Interview: interior designer Sue Timney  

My first home was in Libya.

My father was an officer in the Royal Engineers and we were always travelling. I was born in 1950 so my childhood was very post-war. Only after my father’s death were we told that he had been a member of the SAS.

He was a very gentle, loving and artistic man who had been brought up in India; his father was a colonel in the Indian Army. As an officer’s family we were never in the barracks but were given a nice house in a residential area.

As we had travelled so much, I had no real qualifications.

I left home at 16 to go to Carlisle College of Art. When I was 18 I married John Timney, a graphic designer.

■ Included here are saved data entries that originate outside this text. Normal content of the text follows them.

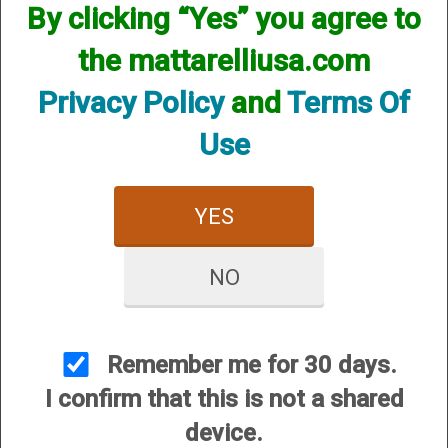
By clicking “Yes” you agree to
the mattarelliusa.com
Privacy Policy
and
Terms Of
Use
CUSTOMER SERVICE
YES
About Us
Contact Us
NO
Dealers
Order Tracking
Wishlist
Remember me for 30 days.
Your Account
I confirm that this is not a shared
International Customers
device.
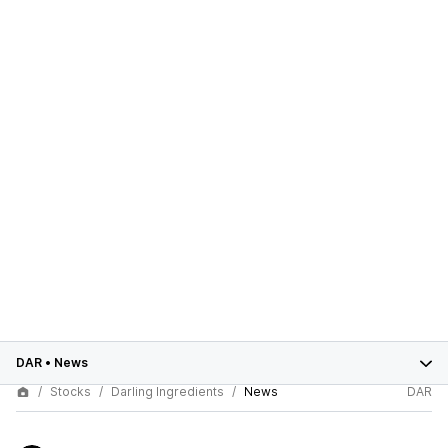
DAR
•
News
Stocks
Darling Ingredients
News
DAR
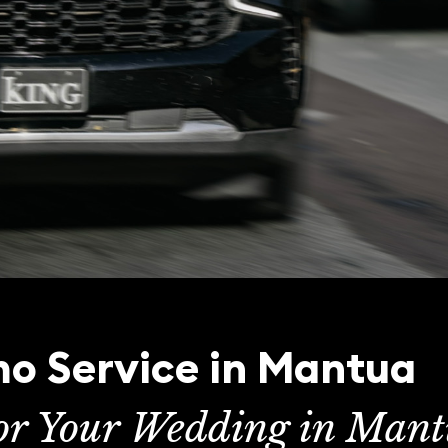
o Service in Mantua
for Your Wedding in Man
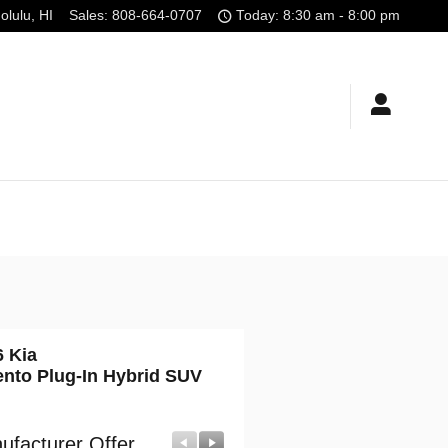
olulu
,
HI
Sales
:
808-664-0707
Today: 8:30 am - 8:00 pm
6 Kia
ento Plug-In Hybrid SUV
ufacturer Offer
Manufacturer Offer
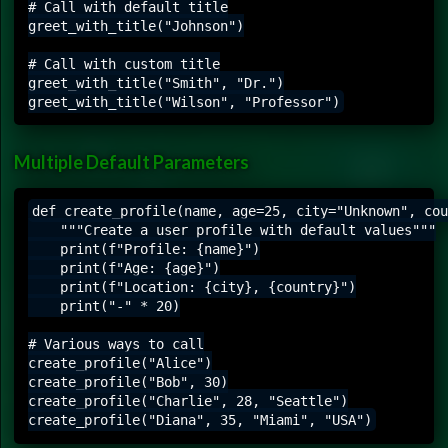
# Call with default title

greet_with_title("Johnson")

# Call with custom title

greet_with_title("Smith", "Dr.")

Multiple Default Parameters
def create_profile(name, age=25, city="Unknown", cou
    """Create a user profile with default values"""

    print(f"Profile: {name}")

    print(f"Age: {age}")

    print(f"Location: {city}, {country}")

    print("-" * 20)

# Various ways to call

create_profile("Alice")

create_profile("Bob", 30)

create_profile("Charlie", 28, "Seattle")
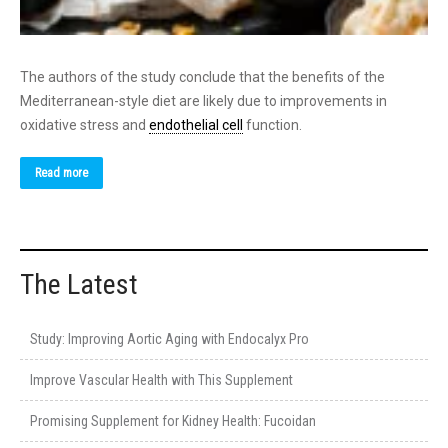
The authors of the study conclude that the benefits of the
Mediterranean-style diet are likely due to improvements in
oxidative stress and
endothelial cell
function.
Read more
The Latest
Study: Improving Aortic Aging with Endocalyx Pro
Improve Vascular Health with This Supplement
Promising Supplement for Kidney Health: Fucoidan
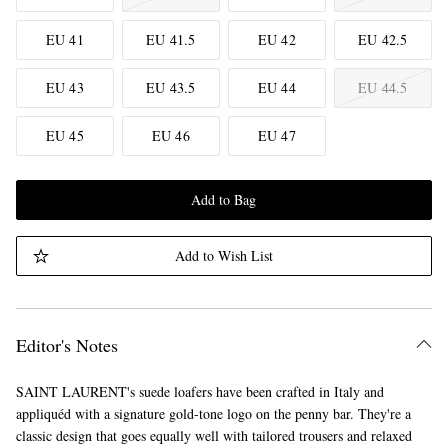
EU 41
EU 41.5
EU 42
EU 42.5
EU 43
EU 43.5
EU 44
EU 44.5
EU 45
EU 46
EU 47
Add to Bag
Add to Wish List
Editor's Notes
SAINT LAURENT's suede loafers have been crafted in Italy and
appliquéd with a signature gold-tone logo on the penny bar. They're a
classic design that goes equally well with tailored trousers and relaxed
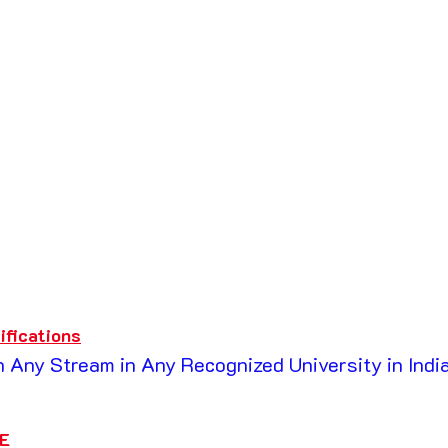
ifications
 Any Stream in Any Recognized University in India
E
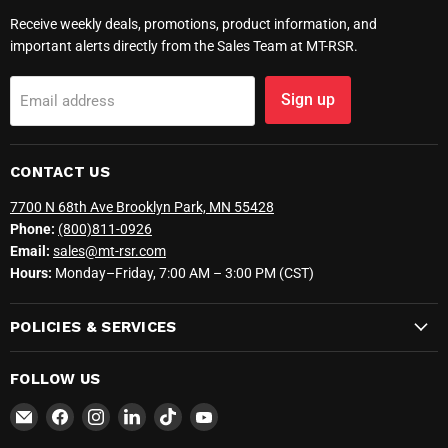
Receive weekly deals, promotions, product information, and
important alerts directly from the Sales Team at MT-RSR.
Sign up
Email address
CONTACT US
7700 N 68th Ave Brooklyn Park, MN 55428
Phone:
(800)811-0926
Email:
sales@mt-rsr.com
Hours:
Monday–Friday, 7:00 AM – 3:00 PM (CST)
POLICIES & SERVICES
FOLLOW US
Email
Find
Find
Find
Find
Find
MT-
us
us
us
us
us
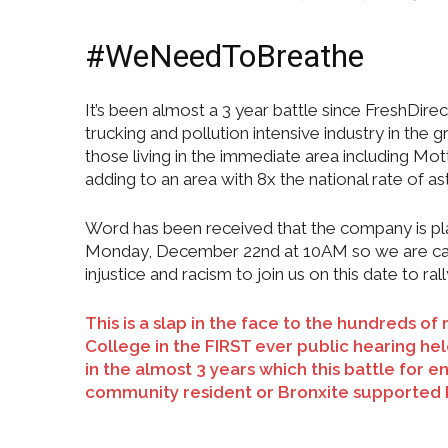
#WeNeedToBreathe
It’s been almost a 3 year battle since FreshDi
trucking and pollution intensive industry in the
those living in the immediate area including Mo
adding to an area with 8x the national rate of 
Word has been received that the company is pla
Monday, December 22nd at 10AM so we are calli
injustice and racism to join us on this date to ral
This is a slap in the face to the hundreds 
College in the FIRST ever public hearing h
in the almost 3 years which this battle for
community resident or Bronxite supported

My father lent me some money for the deposit on our first house — a lovely Victorian terrace in Jesmond, Newcastle. It cost around £8,500 and I found it exhilarating to have my own property. I did up the rooms and changed and personalised everything. My father was very strict and required me to repay the loan, with interest, which I did.

I have always had a collecting disease.

When I was at the Royal College of Art, Cosmopolitan took a photo of me surrounded by my collections, which were pretty sizeable even then. I love ceramics. They’re easy to collect and make great reference material. They’re always jumble sale and charity-shop finds — I think spending lots of money on collecting defeats the object.

I treasure a Fornasetti plate I bought for 10p. It depicts musical instruments and really appealed to me. It was only much later that Paul Smith told me my works are similar to his, and I realised that the plate I had was in fact a Fornasetti, and how much I had in common with his work, too.